De vernieuwingen in het deeltijds kunstonderwijs zijn gepland vanaf september 2013. Het huidige onderscheid tussen beeldende kunst en podiumkunsten verdwijnt, in- en doorstroommogelijkheden op basis van competenties worden verankerd en er zijn meer keuze- en differentiatiemogelijkheden (voor meer info: zie vorige berichtgeving). Ann Olaerts, kabinetsmedewerkster van minister van Onderwijs en Vorming Pascal Smet, gaf tijdens de infosessie aan dat de vernieuwing inzet op 5 pijlers:

  • meer en beter kunstonderwijs;
  • meer professionalisering via nascholing en expertisenetwerken;
  • inzetten op artistiek toptalent;
  • investeren in artistiek toptalent;
  • flexibel inspelen op maatschappelijke ontwikkelingen zoals de digitalisering;
  • het concept ’brede school’ sterker verankeren.

De mening van de SARC

De SARC meent dat de hervormingsnota van minister Smet “een goede basis vormt voor de noodzakelijke herbronning van het deeltijds kunstonderwijs in Vlaanderen”. De belangrijkste opmerkingen op een rijtje:

  1. Het deeltijds kunstonderwijs wil zich richten op actieve cultuurparticipatie (of volgens de SARC beter: "actieve kunstparticipatie"). Voor passieve cultuureducatie wordt "doorverwezen naar het sociaal-cultureel vormingswerk".

     

  2. De SARC meent dat een hervorming van het DKO maar kan slagen als deze is afgestemd met het leerplichtonderwijs en met het culturele bestel. Specifiek denkt de SARC dat de amateurkunsten en het sociaal-cultureel werk de eerste logische partners zijn waarnaar leerlingen, tijdens of na hun ‘loopbaan’ in het DKO, kunnen instromen.

     

  3. De geplande hervorming zal mee in de praktijk moeten worden gebracht door de directeurs en docenten.
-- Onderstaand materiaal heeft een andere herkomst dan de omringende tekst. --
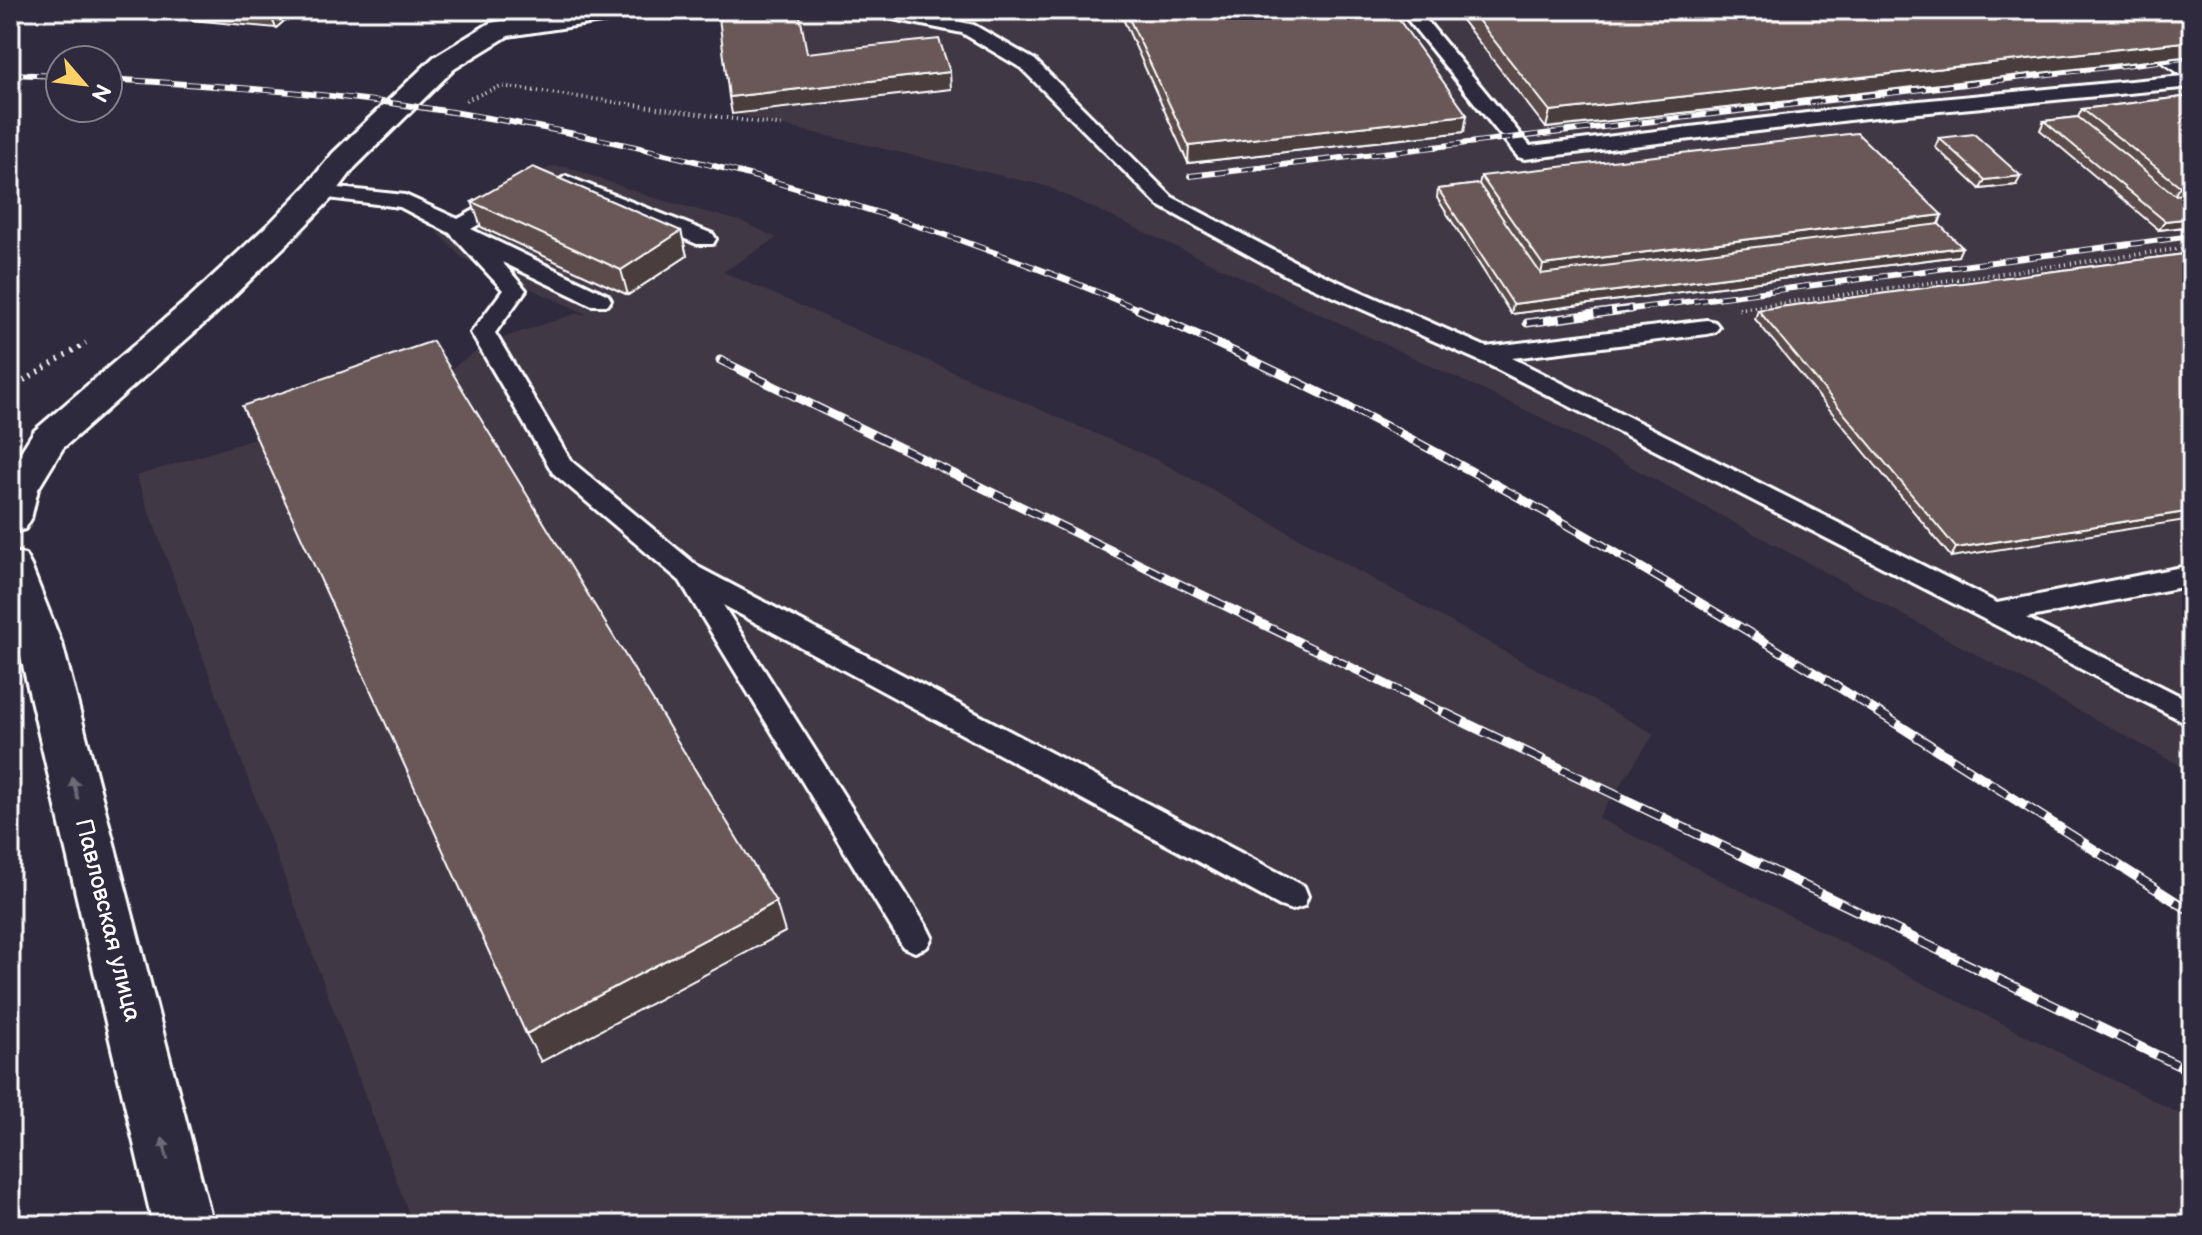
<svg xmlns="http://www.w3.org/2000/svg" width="2202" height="1235" font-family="'Balsamiq Sans',sans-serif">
  <rect width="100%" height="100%" fill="#2f2a3d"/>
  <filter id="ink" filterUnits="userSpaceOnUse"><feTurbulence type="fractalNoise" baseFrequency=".0125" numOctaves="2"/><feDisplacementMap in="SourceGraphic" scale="16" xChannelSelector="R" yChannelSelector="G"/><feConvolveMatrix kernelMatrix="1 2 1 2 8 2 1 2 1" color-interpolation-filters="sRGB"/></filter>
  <g filter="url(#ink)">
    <path fill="#413845" d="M 730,10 L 2192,10 L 2192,772 L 1538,416 L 1046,186 L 732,114 L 720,18 Z
      M 552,166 L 567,167 L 651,197 L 743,222 L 777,238 L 723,272 L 1161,462 L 1654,734 L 1598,818 L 2192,1120 L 2192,1225 L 413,1225 L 136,476 L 258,438 L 445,373 L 488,343 L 574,314 L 587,314 L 462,258 L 436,231 Z"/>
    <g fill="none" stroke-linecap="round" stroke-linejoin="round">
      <g stroke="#fff" stroke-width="6">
        <path id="lane" d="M 864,10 L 900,10 L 934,17 L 936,12 L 1011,10 L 1002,15 L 952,20 L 974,25 L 1035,60 L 1172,197 L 1303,266 L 1486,347 L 1707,320 L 1715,322 L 1719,327 L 1715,332 L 1707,334 L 1512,358 L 1997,603 L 2192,565 L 2192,585 L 2026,618 L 2192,702 L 2192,726 L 1491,366 L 1287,276 L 1158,205 L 1021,68 L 962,33 L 873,15 Z
          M 1400,10 L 1418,10 L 1530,146 L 1866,106 L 2183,76 L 2085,10 L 2106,10 L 2192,66 L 2192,87 L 1866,118 L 1525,159 L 1518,157 Z
          M 566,176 L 713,234 L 716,239 L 713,244 L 697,244 L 559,186 L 556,182 Z
          M 319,186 L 405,195 L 458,219 L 502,195 L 516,195 L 519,199 L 516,203 L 471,229 L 608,295 L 611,300 L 608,305 L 592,305 L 502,262 L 526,290 L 495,333 L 571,461 L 700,568 L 1304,886 L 1308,896 L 1304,906 L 1292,910 L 1280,906 L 723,605 L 927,927 L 932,937 L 927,947 L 915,952 L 903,947 L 680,581 L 553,473 L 471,333 L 503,290 L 450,233 L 400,207 L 312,196 L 309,192 Z"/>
      </g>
      <g stroke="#fff" stroke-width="6">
        <path id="street" d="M 571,10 L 642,10 L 638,16 L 628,18 L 508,36 L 454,69 L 355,167 L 331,199 L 295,236 L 214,315 L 63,448 L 38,489 L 31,519 L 25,529 L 10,533 L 10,469 L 34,431 L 188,299 L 271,222 L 307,185 L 333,153 L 434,57 L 490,23 Z
          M 10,551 L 25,555 L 31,566 L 63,647 L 57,659 L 41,664 L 25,659 C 5,623 10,590 10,551 Z"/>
      </g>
      <g stroke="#fff" stroke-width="6">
        <path id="primary" d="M 10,619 L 57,635 L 63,647 L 213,1225 L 153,1225 L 21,657 L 10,653 Z"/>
      </g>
      <path stroke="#fff" stroke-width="4" stroke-dasharray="1 4" stroke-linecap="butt" d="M 466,100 L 501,86 L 784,126
        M 1739,309 L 2192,247"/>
      <path stroke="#fff" stroke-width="5" stroke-dasharray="2 6" stroke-linecap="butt" d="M 10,389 L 86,343"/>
      <use href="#lane" fill="#2f2a3d" fill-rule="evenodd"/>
      <use href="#street" fill="#2f2a3d" fill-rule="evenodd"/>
      <use href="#primary" fill="#2f2a3d" fill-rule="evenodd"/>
      <g stroke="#fff" stroke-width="6">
        <path id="rail-far2" d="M 10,74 L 60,76
          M 108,79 C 205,85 302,91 398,104 C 654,139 905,210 1143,311
          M 1190,176 L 2192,57
          M 1616,311 L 2192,236"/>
      </g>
      <g stroke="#fff" stroke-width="9">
        <path id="rail-far1" d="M 1138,309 C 1399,420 1642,564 1881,714
          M 1527,323 L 1631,309
          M 720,360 L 1447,714"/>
      </g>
      <g stroke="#fff" stroke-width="10">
        <path id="rail" d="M 1443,712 L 2192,1072
          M 1878,712 L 2192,912"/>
      </g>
      <use href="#rail-far2" stroke="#2f2a3d" stroke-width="4" stroke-dasharray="13" stroke-linecap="butt"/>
      <use href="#rail-far1" stroke="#2f2a3d" stroke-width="6" stroke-dasharray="17" stroke-linecap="butt"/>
      <use href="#rail" stroke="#2f2a3d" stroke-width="7" stroke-dasharray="22" stroke-linecap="butt"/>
    </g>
    <path fill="#5b4c4c" stroke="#fff" stroke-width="2" d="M 188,10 L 297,10 L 276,28 L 193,20 Z
      M 1119,10 L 1392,10 L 1464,132 L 1188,163 Z
      M 1454,10 L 2192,10 L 2192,56 L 1546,128 Z
      M 2192,96 L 2192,226 L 2159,230 L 2040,130 L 2044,121 L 2078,117 L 2082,109 Z
      M 1939,138 L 2016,185 L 1980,189 L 1935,147 Z
      M 1481,176 L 1942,215 L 1939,224 L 1958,256 L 1511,314 L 1437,198 L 1438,189 L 1479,184 Z
      M 472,202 L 681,231 L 687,256 L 628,295 L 481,227 Z
      M 2192,253 L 1951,557 L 1755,319 L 1758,310 Z"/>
    <path fill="#4a3e3e" stroke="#fff" stroke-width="2" d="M 271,10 L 297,10 L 276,28 L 269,12 Z
      M 2192,41 L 2192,56 L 1546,128 L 1550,111 Z
      M 950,72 L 951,89 L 732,114 L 729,97 Z
      M 1467,115 L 1464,132 L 1188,163 L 1189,146 Z
      M 2021,176 L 2016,185 L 1980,189 L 1985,180 Z
      M 2192,185 L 2192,201 L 2169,204 L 2180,186 Z
      M 1942,215 L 1934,233 L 1539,283 L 1543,265 Z
      M 2192,218 L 2192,226 L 2159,230 L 2165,221 Z
      M 681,231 L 687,256 L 628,295 L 621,270 Z
      M 1962,247 L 1958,256 L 1511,314 L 1513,304 Z
      M 2192,511 L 2192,519 L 1951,557 L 1956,548 Z
      M 776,902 L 785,932 L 541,1062 L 526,1034 Z"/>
    <path fill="#6a5858" stroke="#fff" stroke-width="2" d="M 718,10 L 799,10 L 807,53 L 939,39 L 950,72 L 729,97 Z
      M 1125,10 L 1392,10 L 1467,115 L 1189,146 Z
      M 1470,10 L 2192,10 L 2192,41 L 1550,111 Z
      M 2192,96 L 2192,185 L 2180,186 L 2082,109 Z
      M 2078,117 L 2175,195 L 2192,193 L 2192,218 L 2165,221 L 2044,121 Z
      M 1857,133 L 1942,215 L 1543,265 L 1481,176 Z
      M 1974,134 L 2021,176 L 1985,180 L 1939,138 Z
      M 533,167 L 681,231 L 621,270 L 472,202 Z
      M 1479,184 L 1541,274 L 1939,224 L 1962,247 L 1513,304 L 1438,189 Z
      M 2192,253 L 2192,511 L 1956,548 L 1758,310 Z
      M 433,341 L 776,902 L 526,1034 L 242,406 Z"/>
    <defs><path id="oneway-solid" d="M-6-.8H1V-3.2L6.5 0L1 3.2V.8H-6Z" transform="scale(2)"/></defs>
    <g fill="#6d6a77">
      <use href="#oneway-solid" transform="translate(75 788) rotate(-104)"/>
      <use href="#oneway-solid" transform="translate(165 1149) rotate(-104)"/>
    </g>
  </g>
  <g text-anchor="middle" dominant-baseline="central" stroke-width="7" stroke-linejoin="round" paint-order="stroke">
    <g font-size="24" fill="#fff" stroke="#2f2a3d">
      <text transform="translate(108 920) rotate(76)">Павловская улица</text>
    </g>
  </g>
  <rect width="2202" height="1235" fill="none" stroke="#2f2a3d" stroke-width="40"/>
  <rect x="20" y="20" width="2162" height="1195" fill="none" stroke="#fff" stroke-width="3" filter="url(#ink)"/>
  <g transform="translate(84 84) rotate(118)"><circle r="38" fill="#2f2a3d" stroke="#827f8b" stroke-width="2"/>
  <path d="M0-6L14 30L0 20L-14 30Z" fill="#ffd166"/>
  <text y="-12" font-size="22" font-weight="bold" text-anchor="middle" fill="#ffffff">N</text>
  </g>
</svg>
De SARC hecht veel belang aan een grondige bezinning over de opleiding van toekomstige docenten en de bijscholing van het huidige lerarenkorps.

     

  4. De overheid wil werk maken van expertisenetwerken waarin belendende sectoren betrokken worden. Zijn hiervoor voldoende garanties ingebouwd?

     

  5. Qua verbreding van het DKO blijft de SARC op zijn honger zitten. Jongeren haken nog te veel af en het bereik van groepen als mensen in armoede en met een etnisch-cultureel diverse achtergrond ligt te laag. Ook mist de SARC expliciete inzet voor toegankelijkheid voor personen met een handicap.

     

  6. De samenwerking met lokale en regionale partners is cruciaal (inclusief organisaties die werken in de vrije tijd). Die samenwerking moet er zijn bij zowel de instroom, de uitstroom als gedurende het leertraject. En zowel op inhoudelijk als op logistiek vlak. De SARC pleit daarom voor een geïntegreerde beleidsvoering tussen het DKO en lokale/regionale partners.

     

Sociaal-cultureel volwassenenwerk?

Biedt de vernieuwing ook effectief kansen voor het sociaal-cultureel volwassenenwerk? De conceptnota legt bruggen met de vrijetijdssector. We vragen ons af of deze verbinding voldoende uitgewerkt zal zijn en bijgevolg verankerd zal worden in het nieuwe decreet.

Actieplan

Cultuurminister Schauvliege en onderwijsminister Smet hebben de handen in elkaar geslagen om te komen tot een gezamenlijk actieplan kunst- en cultuureducatie in het onderwijs, dat volgend jaar van start zal gaan.

Onderzoek

Momenteel loopt een onderzoek van het HIVA (K.U.Leuven) over cultuureducatie.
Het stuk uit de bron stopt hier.